営業主導型の翻訳会社の仲介機能について

2011.08.05

営業主導型翻訳会社は純粋な形の場合、営業畑の人が経営している。社内には翻訳ができる人が一人もいなくてもいい。翻訳者をほぼ常時募集して、大量の翻訳者を登録しておき、あらゆる分野、あらゆる言語の仕事を外注できる体制を整える。営業担当者が顧客をまわって仕事を受注し、登録翻訳者に下請けにだす。発注者と翻訳者の間の仲介機能を果たすことを本来の任務としている。だが、営業主導型の翻訳会社も、仲介機能を十分には果たせない。隙間分野に事業を絞り込めば、選んだ分野では仲介者としての役割を果たせるかもしれないが、それは例外的だといえる。営業主導型の翻訳会社は、大きな弱みを抱えている。
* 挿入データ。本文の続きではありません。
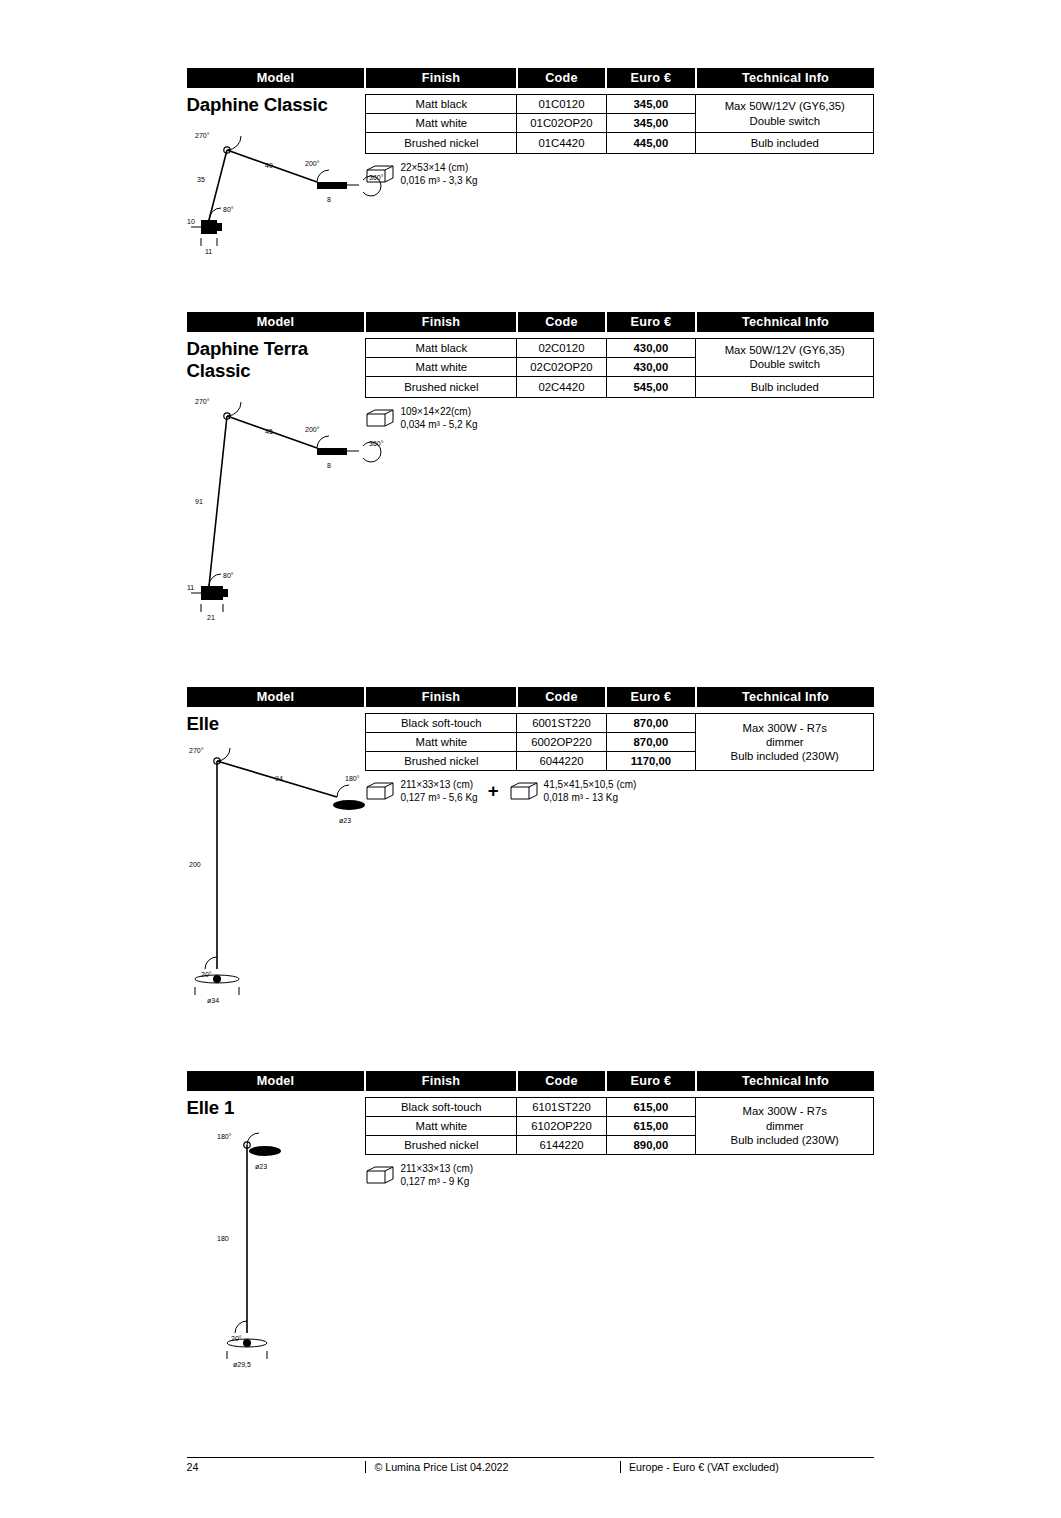| Model | Finish | Code | Euro € | Technical Info |
| --- | --- | --- | --- | --- |
Daphine Classic
270° 40 200° 360° 8 35 80° 10 11
| Matt black | 01C0120 | 345,00 | Max 50W/12V (GY6,35) Double switch |
| Matt white | 01C02OP20 | 345,00 |
| Brushed nickel | 01C4420 | 445,00 | Bulb included |
22×53×14 (cm)
0,016 m³ - 3,3 Kg
| Model | Finish | Code | Euro € | Technical Info |
| --- | --- | --- | --- | --- |
Daphine Terra Classic
270° 45 200° 360° 8 91 80° 11 21
| Matt black | 02C0120 | 430,00 | Max 50W/12V (GY6,35) Double switch |
| Matt white | 02C02OP20 | 430,00 |
| Brushed nickel | 02C4420 | 545,00 | Bulb included |
109×14×22(cm)
0,034 m³ - 5,2 Kg
| Model | Finish | Code | Euro € | Technical Info |
| --- | --- | --- | --- | --- |
Elle
270° 94 180° ø23 200 20° ø34
| Black soft-touch | 6001ST220 | 870,00 | Max 300W - R7s dimmer Bulb included (230W) |
| Matt white | 6002OP220 | 870,00 |
| Brushed nickel | 6044220 | 1170,00 |
211×33×13 (cm)
0,127 m³ - 5,6 Kg
+
41,5×41,5×10,5 (cm)
0,018 m³ - 13 Kg
| Model | Finish | Code | Euro € | Technical Info |
| --- | --- | --- | --- | --- |
Elle 1
180° ø23 180 20° ø29,5
| Black soft-touch | 6101ST220 | 615,00 | Max 300W - R7s dimmer Bulb included (230W) |
| Matt white | 6102OP220 | 615,00 |
| Brushed nickel | 6144220 | 890,00 |
211×33×13 (cm)
0,127 m³ - 9 Kg
24
© Lumina Price List 04.2022
Europe - Euro € (VAT excluded)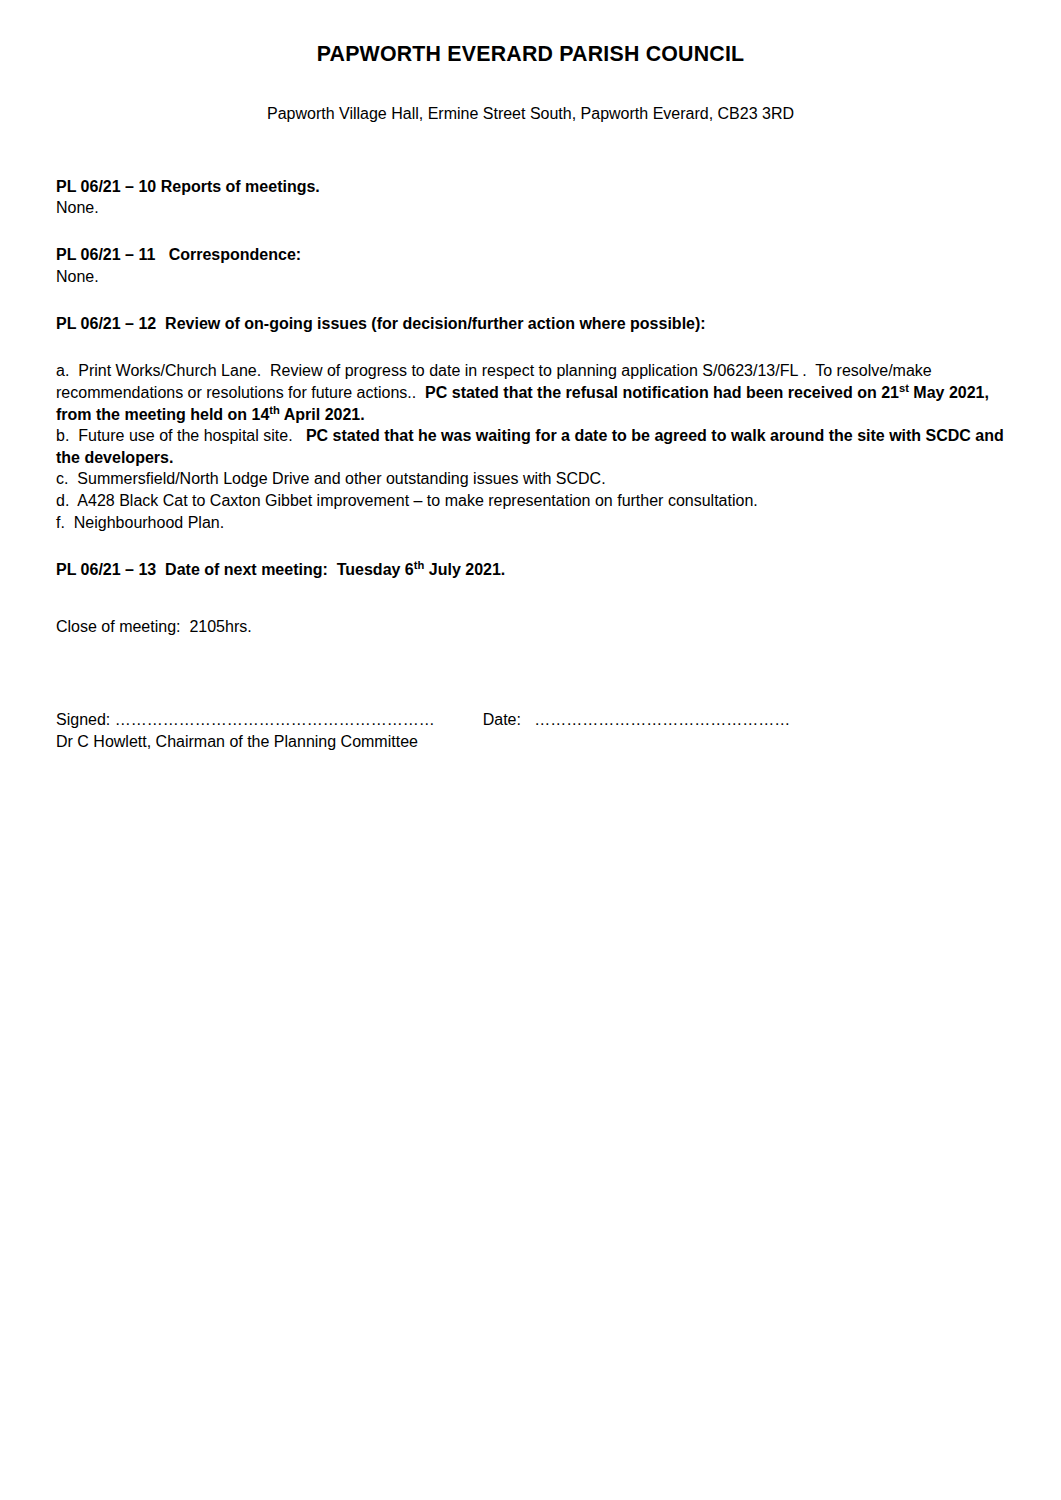PAPWORTH EVERARD PARISH COUNCIL
Papworth Village Hall, Ermine Street South, Papworth Everard, CB23 3RD
PL 06/21 – 10 Reports of meetings.
None.
PL 06/21 – 11 Correspondence:
None.
PL 06/21 – 12 Review of on-going issues (for decision/further action where possible):
a. Print Works/Church Lane. Review of progress to date in respect to planning application S/0623/13/FL . To resolve/make recommendations or resolutions for future actions.. PC stated that the refusal notification had been received on 21st May 2021, from the meeting held on 14th April 2021.
b. Future use of the hospital site. PC stated that he was waiting for a date to be agreed to walk around the site with SCDC and the developers.
c. Summersfield/North Lodge Drive and other outstanding issues with SCDC.
d. A428 Black Cat to Caxton Gibbet improvement – to make representation on further consultation.
f. Neighbourhood Plan.
PL 06/21 – 13 Date of next meeting: Tuesday 6th July 2021.
Close of meeting: 2105hrs.
Signed: …………………………………………………… Date: …………………………………………
Dr C Howlett, Chairman of the Planning Committee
奇妙なことを言うようだが、熱心な営業担当者を何人も抱えている点が大きな弱みになっているのだ。もっともわかりやすい点をあげるなら、営業担当者が多いために間接費の比率が高くなる。営業主導型の翻訳会社では通常、原価率(つまり売上に対する翻訳者への支払いの比率)が四十〜六十パーセントでなければやっていけない。単純に考えれば、発注者が支払う料金のうち半分しか翻訳者にはわたらない。つまり、営業主導型の翻訳会社が仲介者になると、発注者にとっての価格は翻訳者からみた価格の二倍前後に跳ね上がるのだ。営業主導型の翻訳会社の仲介機能はきわめて非効率であり、普通に考えれば成り立つはずがないと思えるほどだ。